A fronte di tali interrogativi, i giudici europei ricordano anzitutto che il mandato d’arresto europeo si basa sul principio della fiducia reciproca e che il rifiuto di esecuzione è un’eccezione, che deve essere sempre interpretata restrittivamente. Pertanto, gli organi giudiziari dello Stato membro che rifiuta l’esecuzione del mandato d’arresto europeo affinché la pena sia eseguita nel territorio di questo stesso Stato devono ottenere il consenso degli organi dello Stato membro emittente quanto alla presa in carico dell’esecuzione della pena irrogata in quest’ultimo Stato. Tale consenso implica la trasmissione allo Stato membro di esecuzione della sentenza di condanna pronunciata dallo Stato membro di emissione, corredata di un certificato. Senza tale consenso, le condizioni per la presa in carico dell’esecuzione non sono soddisfatte e la persona interessata deve essere consegnata.
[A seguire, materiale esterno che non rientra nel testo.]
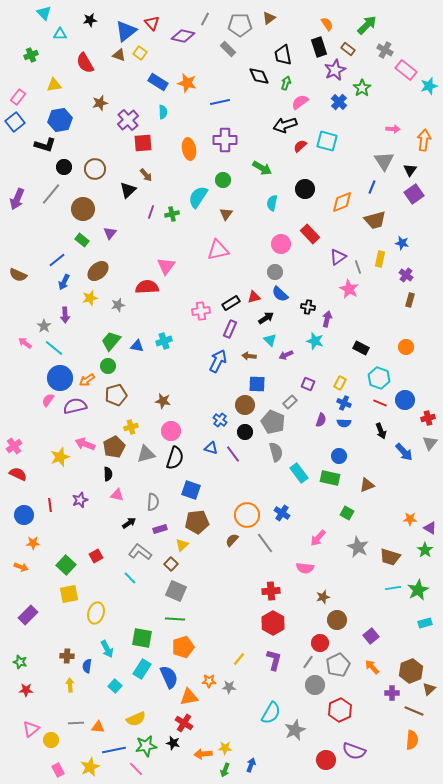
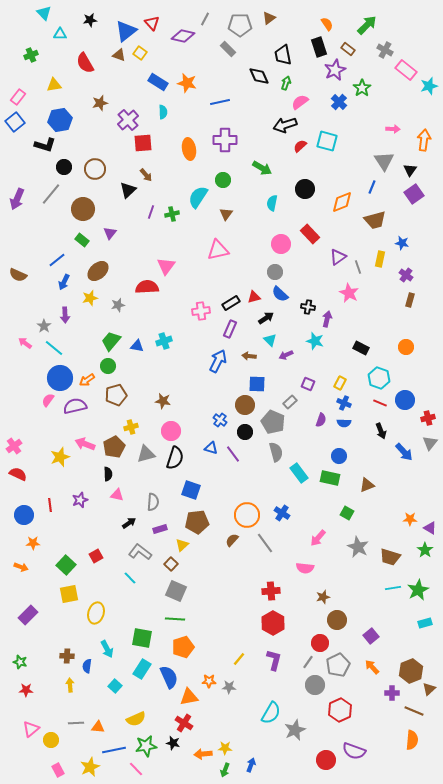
pink star at (349, 289): moved 4 px down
Infatti, l’obiettivo di aumentare le possibilità di reinserimento sociale, addotto dalle autorità italiane, osservano i giudici europei, non è assoluto e deve essere conciliato con la regola di principio secondo cui gli Stati membri danno esecuzione a ogni mandato d’arresto europeo.
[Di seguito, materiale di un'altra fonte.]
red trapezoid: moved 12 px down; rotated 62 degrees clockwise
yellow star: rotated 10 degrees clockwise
Tenuto conto delle diverse funzioni della pena nell’ambito della società, gli organi dello Stato membro in cui una persona è stata condannata a una pena privativa della libertà possono legittimamente basarsi su argomenti di politica penale che gli sono propri al fine di giustificare che la pena irrogata sia eseguita nel suo territorio e, di conseguenza, rifiutare la trasmissione della sentenza di condanna e del certificato ai fini dell’esecuzione della pena in un altro Stato membro.
In ogni caso, se il rifiuto di eseguire un mandato d’arresto europeo è stato fatto in violazione delle condizioni essenziali e della procedura prevista dal diritto dell’Unione Europea, tale mandato d’arresto europeo resta in vigore e lo Stato di emissione conserva il diritto di eseguire nel proprio territorio la pena irrogata.